● What this task involves
Look for the word "seconde" in the entries and copy each line where it appears.

● Data records
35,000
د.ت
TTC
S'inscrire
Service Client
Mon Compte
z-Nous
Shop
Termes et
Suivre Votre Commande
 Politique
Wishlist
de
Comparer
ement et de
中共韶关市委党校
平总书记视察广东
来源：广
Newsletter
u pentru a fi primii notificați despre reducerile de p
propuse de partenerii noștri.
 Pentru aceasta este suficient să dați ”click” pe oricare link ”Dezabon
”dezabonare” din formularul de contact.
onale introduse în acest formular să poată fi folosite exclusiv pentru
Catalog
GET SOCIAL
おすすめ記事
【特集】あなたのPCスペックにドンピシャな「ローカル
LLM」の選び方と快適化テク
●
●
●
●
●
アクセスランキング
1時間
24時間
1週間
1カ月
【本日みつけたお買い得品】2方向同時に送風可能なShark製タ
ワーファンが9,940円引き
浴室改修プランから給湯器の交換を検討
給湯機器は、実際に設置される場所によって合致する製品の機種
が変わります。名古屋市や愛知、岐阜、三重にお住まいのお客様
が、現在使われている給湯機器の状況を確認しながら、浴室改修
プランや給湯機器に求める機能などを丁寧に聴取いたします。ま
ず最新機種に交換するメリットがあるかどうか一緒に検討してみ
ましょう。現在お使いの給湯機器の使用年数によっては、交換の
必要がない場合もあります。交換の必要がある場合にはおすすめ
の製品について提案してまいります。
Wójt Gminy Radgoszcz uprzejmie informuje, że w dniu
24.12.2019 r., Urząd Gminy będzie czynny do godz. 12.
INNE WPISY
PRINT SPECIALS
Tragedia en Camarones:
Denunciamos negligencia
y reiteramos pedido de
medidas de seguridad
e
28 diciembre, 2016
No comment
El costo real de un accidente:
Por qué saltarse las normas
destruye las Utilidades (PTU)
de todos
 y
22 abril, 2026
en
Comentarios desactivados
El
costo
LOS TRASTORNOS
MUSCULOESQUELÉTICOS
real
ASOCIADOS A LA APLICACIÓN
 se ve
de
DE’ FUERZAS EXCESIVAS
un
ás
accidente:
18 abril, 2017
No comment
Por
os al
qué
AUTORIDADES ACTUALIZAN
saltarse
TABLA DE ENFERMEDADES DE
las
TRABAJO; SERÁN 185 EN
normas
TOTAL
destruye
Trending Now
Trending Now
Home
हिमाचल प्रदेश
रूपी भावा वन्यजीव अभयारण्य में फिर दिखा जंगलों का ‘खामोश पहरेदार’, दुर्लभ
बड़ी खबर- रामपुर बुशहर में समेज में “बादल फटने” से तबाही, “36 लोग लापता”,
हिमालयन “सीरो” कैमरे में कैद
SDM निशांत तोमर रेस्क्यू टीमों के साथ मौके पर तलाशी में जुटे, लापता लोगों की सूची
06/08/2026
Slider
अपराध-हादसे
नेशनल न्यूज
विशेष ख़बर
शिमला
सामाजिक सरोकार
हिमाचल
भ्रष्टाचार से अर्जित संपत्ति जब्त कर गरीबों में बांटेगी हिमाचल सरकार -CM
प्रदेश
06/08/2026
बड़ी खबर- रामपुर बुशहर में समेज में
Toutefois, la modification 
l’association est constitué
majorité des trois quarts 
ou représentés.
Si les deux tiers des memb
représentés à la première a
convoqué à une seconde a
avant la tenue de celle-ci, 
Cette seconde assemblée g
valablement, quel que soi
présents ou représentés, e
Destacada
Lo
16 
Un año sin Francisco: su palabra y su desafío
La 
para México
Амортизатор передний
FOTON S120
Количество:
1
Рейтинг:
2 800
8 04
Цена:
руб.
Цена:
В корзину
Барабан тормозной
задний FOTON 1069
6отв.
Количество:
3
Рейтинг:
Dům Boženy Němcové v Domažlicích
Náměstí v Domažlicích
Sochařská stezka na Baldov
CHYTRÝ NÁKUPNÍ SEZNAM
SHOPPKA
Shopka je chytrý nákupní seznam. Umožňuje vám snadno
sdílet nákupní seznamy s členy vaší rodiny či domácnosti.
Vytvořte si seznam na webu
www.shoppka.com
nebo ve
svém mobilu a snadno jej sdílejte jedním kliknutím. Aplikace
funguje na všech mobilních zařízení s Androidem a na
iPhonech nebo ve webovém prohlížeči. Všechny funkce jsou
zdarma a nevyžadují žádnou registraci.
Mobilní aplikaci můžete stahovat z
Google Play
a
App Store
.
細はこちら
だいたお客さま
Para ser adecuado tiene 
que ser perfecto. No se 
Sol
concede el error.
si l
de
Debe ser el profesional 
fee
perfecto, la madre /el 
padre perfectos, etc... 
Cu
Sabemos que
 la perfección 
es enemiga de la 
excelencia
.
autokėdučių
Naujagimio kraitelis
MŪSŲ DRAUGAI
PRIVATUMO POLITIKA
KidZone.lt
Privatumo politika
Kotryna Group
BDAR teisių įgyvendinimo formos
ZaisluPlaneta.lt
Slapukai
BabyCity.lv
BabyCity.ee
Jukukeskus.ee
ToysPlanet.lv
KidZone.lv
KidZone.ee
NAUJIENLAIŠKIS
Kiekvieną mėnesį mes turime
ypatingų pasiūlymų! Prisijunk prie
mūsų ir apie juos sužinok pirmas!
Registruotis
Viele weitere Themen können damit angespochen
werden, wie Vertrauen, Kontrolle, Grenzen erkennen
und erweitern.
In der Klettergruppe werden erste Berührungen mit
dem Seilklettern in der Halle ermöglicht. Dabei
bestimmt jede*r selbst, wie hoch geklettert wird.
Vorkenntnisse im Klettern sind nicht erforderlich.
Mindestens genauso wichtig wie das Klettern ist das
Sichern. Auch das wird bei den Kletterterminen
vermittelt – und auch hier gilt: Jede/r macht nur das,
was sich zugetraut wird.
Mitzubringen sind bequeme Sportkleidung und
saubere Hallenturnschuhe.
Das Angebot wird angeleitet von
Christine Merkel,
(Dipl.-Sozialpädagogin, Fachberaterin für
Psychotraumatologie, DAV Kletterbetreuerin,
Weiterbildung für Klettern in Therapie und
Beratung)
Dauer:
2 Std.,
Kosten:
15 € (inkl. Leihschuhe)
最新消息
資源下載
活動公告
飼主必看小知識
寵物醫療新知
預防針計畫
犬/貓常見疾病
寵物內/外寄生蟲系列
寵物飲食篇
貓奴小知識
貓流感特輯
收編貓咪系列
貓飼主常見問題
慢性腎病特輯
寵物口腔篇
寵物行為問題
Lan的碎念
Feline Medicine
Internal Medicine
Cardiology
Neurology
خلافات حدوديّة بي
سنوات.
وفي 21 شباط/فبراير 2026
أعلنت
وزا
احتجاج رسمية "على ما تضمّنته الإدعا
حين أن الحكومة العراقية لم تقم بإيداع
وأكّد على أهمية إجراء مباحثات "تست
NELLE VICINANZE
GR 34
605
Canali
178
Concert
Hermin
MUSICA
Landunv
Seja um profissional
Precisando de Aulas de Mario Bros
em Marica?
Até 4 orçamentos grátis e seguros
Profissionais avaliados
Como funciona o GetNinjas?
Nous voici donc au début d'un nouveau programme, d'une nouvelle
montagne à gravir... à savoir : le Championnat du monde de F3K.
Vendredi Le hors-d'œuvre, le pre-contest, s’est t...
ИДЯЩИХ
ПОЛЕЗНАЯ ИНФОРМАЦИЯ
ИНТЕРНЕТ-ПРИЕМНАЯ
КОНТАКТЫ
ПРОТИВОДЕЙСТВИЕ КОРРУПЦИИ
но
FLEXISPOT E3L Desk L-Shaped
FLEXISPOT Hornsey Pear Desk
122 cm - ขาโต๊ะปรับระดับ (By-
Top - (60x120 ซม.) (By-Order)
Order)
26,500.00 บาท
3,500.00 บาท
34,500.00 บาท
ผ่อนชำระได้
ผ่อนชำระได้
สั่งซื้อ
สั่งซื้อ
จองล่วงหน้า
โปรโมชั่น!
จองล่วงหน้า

● Result
convoqué à une seconde a
Cette seconde assemblée g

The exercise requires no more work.